• [TASK OBJECTIVE]: Please copy these lines verbatim, beginning at the line containing "text Санкт-Петербургский государственный" and ending after the line containing "Identify the document".

(Extracted data entries)
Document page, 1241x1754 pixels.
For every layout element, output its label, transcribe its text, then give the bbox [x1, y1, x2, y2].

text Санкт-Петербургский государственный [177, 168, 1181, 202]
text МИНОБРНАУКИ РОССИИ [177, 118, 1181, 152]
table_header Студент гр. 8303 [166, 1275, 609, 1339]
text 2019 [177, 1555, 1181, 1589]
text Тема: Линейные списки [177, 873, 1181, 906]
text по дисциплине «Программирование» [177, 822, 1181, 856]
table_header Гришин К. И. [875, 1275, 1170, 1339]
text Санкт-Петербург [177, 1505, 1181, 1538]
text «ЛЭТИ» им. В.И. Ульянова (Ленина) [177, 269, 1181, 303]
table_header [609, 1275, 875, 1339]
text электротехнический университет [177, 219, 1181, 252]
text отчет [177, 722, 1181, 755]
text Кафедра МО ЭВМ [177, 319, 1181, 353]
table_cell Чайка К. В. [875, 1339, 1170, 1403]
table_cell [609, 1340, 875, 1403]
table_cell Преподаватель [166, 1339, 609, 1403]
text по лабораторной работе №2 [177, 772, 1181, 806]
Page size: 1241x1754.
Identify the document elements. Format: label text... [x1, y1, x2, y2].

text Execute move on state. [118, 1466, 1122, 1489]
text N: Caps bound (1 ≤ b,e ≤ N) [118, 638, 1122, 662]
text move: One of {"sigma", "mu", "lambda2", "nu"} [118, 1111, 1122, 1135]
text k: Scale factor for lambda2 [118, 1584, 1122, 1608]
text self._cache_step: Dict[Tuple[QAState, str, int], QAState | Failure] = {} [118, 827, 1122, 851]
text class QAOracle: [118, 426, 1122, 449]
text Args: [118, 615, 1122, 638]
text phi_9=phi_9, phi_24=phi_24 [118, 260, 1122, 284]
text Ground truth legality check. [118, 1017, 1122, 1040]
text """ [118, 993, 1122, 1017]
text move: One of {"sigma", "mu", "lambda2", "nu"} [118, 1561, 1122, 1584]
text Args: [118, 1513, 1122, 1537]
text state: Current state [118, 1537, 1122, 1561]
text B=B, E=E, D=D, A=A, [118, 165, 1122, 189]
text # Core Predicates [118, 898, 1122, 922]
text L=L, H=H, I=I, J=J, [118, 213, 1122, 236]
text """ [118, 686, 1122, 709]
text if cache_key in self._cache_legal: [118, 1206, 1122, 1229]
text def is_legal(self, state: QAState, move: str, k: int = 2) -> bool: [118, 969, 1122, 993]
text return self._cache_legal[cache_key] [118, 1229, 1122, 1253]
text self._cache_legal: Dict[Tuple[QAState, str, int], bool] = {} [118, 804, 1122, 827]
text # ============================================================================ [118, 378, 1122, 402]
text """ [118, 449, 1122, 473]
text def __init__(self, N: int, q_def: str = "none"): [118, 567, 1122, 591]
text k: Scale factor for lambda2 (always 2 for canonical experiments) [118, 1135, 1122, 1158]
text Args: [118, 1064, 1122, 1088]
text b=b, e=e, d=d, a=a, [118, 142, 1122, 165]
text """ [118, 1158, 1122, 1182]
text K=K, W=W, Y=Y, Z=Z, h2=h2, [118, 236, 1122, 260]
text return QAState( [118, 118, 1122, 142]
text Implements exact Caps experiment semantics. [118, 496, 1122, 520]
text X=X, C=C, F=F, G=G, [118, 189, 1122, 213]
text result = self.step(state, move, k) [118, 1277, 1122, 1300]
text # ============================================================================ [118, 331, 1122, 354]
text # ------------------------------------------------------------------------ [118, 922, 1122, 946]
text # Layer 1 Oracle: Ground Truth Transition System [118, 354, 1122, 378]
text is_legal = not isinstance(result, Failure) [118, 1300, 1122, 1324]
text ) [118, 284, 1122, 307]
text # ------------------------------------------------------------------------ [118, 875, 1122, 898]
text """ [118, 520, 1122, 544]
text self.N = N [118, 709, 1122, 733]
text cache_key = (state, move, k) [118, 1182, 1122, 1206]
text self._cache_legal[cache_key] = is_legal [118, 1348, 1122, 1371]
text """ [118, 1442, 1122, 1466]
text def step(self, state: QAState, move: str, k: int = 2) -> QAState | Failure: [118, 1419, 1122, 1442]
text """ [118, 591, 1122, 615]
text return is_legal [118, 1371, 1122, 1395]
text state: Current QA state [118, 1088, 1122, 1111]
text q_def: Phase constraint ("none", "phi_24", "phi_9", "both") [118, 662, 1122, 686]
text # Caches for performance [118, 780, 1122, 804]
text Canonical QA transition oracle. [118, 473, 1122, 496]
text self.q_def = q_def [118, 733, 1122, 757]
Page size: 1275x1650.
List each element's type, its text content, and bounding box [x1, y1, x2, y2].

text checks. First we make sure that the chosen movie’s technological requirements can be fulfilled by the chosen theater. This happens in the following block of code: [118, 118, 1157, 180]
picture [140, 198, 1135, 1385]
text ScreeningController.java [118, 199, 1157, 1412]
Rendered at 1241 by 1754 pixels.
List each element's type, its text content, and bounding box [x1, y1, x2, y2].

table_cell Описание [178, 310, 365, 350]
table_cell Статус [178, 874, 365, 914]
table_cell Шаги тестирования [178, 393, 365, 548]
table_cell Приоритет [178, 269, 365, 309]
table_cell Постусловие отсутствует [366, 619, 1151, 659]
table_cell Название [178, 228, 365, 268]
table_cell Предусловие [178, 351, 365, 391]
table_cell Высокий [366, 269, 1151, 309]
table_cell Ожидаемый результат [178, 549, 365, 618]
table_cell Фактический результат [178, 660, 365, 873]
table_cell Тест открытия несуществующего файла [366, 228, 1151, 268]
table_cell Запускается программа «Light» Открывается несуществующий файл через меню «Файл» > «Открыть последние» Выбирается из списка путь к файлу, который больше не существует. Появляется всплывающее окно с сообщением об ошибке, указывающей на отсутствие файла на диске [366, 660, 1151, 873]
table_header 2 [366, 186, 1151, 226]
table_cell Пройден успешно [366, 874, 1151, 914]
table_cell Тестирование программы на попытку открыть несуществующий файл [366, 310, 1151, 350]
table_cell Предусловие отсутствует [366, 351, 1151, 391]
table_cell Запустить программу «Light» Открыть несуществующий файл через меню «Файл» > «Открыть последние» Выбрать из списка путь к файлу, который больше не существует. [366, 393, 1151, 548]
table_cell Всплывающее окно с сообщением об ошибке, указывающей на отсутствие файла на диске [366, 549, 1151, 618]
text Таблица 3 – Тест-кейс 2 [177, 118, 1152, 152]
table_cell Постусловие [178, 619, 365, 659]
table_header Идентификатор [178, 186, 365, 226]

• [REPLY TO THE EXERCISE]:
text Санкт-Петербургский государственный [177, 168, 1181, 202]
text МИНОБРНАУКИ РОССИИ [177, 118, 1181, 152]
table_header Студент гр. 8303 [166, 1275, 609, 1339]
text 2019 [177, 1555, 1181, 1589]
text Тема: Линейные списки [177, 873, 1181, 906]
text по дисциплине «Программирование» [177, 822, 1181, 856]
table_header Гришин К. И. [875, 1275, 1170, 1339]
text Санкт-Петербург [177, 1505, 1181, 1538]
text «ЛЭТИ» им. В.И. Ульянова (Ленина) [177, 269, 1181, 303]
table_header [609, 1275, 875, 1339]
text электротехнический университет [177, 219, 1181, 252]
text отчет [177, 722, 1181, 755]
text Кафедра МО ЭВМ [177, 319, 1181, 353]
table_cell Чайка К. В. [875, 1339, 1170, 1403]
table_cell [609, 1340, 875, 1403]
table_cell Преподаватель [166, 1339, 609, 1403]
text по лабораторной работе №2 [177, 772, 1181, 806]
Page size: 1241x1754.
Identify the document elements. Format: label text... [x1, y1, x2, y2].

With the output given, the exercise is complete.